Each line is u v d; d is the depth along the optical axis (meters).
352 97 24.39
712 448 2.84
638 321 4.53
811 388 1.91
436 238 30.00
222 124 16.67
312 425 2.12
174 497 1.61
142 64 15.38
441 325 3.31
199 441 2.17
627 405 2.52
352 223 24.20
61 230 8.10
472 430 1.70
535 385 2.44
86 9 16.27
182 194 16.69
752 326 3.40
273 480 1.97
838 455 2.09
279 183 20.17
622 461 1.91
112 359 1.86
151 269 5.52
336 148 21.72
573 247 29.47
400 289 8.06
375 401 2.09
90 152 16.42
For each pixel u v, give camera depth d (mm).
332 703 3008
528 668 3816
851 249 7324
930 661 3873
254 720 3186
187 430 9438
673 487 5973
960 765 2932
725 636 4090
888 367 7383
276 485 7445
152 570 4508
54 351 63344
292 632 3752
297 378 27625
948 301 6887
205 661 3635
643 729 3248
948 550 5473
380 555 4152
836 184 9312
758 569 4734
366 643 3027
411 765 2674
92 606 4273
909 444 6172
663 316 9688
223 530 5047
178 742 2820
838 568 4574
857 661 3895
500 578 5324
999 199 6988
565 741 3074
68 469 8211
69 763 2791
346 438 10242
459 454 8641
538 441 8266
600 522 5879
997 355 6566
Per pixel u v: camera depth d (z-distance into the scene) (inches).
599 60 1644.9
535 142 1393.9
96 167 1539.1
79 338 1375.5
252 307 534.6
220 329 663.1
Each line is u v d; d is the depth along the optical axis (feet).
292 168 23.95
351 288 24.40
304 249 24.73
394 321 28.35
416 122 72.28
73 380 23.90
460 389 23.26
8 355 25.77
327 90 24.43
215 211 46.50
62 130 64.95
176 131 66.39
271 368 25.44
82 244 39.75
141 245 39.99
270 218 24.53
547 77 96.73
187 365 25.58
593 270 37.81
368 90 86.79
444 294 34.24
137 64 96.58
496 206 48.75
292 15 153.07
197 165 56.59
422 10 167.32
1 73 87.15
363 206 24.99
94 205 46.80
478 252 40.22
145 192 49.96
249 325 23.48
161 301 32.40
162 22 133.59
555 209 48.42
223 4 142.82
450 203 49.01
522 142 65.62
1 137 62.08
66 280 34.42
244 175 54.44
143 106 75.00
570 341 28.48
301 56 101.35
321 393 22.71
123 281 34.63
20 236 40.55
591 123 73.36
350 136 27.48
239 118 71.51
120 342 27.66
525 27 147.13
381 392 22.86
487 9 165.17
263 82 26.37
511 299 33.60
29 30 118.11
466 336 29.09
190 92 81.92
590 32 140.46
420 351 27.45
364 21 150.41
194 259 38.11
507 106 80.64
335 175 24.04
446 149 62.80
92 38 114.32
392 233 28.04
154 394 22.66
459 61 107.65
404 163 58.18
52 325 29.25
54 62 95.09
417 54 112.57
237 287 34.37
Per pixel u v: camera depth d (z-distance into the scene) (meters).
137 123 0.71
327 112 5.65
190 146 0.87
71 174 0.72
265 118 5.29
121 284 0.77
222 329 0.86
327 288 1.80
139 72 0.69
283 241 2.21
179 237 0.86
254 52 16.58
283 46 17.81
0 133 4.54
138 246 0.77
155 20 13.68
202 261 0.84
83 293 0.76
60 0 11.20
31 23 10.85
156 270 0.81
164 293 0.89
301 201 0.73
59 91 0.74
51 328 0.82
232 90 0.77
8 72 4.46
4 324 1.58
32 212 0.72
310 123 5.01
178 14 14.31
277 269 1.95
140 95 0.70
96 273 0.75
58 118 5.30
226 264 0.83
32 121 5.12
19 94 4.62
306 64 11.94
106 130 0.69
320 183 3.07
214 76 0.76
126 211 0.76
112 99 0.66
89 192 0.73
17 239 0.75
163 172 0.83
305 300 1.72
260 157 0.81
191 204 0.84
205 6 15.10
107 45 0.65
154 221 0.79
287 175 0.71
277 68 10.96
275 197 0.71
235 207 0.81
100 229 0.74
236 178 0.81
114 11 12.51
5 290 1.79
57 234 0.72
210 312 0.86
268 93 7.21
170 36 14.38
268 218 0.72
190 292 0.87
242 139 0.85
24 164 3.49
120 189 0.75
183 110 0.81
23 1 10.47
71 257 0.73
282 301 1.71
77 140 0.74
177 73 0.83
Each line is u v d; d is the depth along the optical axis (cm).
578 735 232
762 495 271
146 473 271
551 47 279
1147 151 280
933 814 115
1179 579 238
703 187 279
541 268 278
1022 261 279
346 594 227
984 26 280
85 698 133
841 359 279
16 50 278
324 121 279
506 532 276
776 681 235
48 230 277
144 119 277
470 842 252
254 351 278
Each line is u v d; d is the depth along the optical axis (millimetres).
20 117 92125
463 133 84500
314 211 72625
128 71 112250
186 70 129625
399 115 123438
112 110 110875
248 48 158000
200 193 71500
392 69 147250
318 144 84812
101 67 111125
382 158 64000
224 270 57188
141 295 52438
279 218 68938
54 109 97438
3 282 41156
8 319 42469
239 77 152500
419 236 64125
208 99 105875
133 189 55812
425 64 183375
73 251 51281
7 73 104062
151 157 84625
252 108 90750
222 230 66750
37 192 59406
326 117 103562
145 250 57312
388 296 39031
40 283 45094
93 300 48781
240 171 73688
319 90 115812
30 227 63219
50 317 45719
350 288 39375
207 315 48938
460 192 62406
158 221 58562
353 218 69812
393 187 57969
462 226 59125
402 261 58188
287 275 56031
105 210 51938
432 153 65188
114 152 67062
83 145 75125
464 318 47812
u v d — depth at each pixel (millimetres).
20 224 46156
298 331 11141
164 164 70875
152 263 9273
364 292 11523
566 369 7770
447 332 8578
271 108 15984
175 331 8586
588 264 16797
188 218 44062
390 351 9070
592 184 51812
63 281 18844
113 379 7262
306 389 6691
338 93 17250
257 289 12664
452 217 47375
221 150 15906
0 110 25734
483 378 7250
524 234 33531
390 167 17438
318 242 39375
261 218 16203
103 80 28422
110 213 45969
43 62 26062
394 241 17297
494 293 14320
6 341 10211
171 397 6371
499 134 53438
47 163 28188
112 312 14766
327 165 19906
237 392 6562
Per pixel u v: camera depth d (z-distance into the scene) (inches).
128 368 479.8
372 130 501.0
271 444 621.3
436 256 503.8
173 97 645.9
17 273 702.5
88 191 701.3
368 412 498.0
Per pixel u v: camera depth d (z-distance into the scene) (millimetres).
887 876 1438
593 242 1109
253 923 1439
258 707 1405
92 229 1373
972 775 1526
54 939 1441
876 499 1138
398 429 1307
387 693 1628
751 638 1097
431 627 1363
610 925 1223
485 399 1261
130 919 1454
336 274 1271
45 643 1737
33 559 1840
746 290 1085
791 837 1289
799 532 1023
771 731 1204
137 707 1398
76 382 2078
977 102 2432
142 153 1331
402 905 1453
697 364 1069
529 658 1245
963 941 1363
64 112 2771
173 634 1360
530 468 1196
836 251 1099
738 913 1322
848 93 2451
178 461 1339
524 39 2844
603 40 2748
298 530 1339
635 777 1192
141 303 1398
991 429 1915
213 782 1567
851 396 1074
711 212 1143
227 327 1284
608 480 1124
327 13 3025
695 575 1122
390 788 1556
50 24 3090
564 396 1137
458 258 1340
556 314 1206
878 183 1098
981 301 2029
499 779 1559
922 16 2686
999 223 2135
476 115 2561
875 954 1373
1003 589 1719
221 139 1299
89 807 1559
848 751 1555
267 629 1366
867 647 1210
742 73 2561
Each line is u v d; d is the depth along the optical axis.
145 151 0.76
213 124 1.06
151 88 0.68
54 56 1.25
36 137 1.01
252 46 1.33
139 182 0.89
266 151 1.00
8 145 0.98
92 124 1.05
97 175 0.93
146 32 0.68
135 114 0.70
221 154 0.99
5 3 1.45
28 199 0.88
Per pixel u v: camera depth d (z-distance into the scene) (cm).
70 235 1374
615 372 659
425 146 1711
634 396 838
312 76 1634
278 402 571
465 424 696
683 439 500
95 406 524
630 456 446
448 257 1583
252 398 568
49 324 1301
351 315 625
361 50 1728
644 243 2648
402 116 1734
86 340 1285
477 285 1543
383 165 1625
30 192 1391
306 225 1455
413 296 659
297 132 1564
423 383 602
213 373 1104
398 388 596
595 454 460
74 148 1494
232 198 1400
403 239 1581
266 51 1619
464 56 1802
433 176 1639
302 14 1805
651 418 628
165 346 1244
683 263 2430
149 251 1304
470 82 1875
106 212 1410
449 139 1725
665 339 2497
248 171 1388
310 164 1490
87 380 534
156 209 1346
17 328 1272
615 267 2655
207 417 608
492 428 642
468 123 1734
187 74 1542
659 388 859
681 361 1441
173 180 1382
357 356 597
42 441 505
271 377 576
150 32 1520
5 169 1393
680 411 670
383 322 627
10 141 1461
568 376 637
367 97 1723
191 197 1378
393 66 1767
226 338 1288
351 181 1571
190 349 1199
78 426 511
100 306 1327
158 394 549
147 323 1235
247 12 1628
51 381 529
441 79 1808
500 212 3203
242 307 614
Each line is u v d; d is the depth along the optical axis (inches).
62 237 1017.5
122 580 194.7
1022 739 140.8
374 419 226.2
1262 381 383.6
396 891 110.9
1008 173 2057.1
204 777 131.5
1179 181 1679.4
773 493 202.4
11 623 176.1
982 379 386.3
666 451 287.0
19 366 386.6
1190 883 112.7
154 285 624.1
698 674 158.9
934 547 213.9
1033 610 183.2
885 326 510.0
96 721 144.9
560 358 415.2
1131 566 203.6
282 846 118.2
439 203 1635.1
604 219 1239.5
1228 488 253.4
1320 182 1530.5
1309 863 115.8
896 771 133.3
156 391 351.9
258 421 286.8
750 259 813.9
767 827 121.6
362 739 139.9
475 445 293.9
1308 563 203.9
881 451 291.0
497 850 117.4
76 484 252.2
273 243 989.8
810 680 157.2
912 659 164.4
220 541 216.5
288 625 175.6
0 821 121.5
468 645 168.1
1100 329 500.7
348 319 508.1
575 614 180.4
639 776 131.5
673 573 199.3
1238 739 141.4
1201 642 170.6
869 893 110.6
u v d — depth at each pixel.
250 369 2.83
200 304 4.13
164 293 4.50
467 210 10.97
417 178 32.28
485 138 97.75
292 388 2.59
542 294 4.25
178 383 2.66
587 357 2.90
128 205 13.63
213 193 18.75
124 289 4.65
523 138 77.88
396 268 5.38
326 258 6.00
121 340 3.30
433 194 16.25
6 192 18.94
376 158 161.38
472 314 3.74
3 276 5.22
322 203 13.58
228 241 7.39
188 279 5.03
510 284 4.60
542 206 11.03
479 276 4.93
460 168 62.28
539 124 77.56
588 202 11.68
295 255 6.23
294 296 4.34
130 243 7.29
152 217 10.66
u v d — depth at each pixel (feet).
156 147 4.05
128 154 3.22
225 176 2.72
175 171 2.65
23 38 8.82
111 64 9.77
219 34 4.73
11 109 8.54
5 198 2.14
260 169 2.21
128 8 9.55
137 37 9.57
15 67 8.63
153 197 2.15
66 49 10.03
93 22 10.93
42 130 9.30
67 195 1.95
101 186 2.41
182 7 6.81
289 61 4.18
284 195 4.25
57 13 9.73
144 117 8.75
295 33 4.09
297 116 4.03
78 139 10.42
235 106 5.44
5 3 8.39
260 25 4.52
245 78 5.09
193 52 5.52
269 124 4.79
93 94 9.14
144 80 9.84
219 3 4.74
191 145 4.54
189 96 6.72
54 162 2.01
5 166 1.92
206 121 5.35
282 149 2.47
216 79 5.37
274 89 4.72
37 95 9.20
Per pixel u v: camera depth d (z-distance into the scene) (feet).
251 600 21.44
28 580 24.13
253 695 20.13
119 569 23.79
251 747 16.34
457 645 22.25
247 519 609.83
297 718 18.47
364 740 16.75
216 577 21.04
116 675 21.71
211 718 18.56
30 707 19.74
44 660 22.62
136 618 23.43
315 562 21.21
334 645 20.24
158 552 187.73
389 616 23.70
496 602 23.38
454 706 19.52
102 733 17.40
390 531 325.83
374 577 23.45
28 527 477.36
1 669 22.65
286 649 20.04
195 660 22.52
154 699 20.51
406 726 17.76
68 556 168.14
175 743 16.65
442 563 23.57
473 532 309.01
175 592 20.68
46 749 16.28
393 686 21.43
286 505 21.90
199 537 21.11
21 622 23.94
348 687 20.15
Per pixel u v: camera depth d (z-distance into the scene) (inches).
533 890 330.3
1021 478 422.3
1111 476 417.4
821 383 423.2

TASK INSTRUCTIONS.
Within the preceding material, tally each line that holds the word "millimetres". Write down only the total.

OUTPUT FOR THIS TASK.
3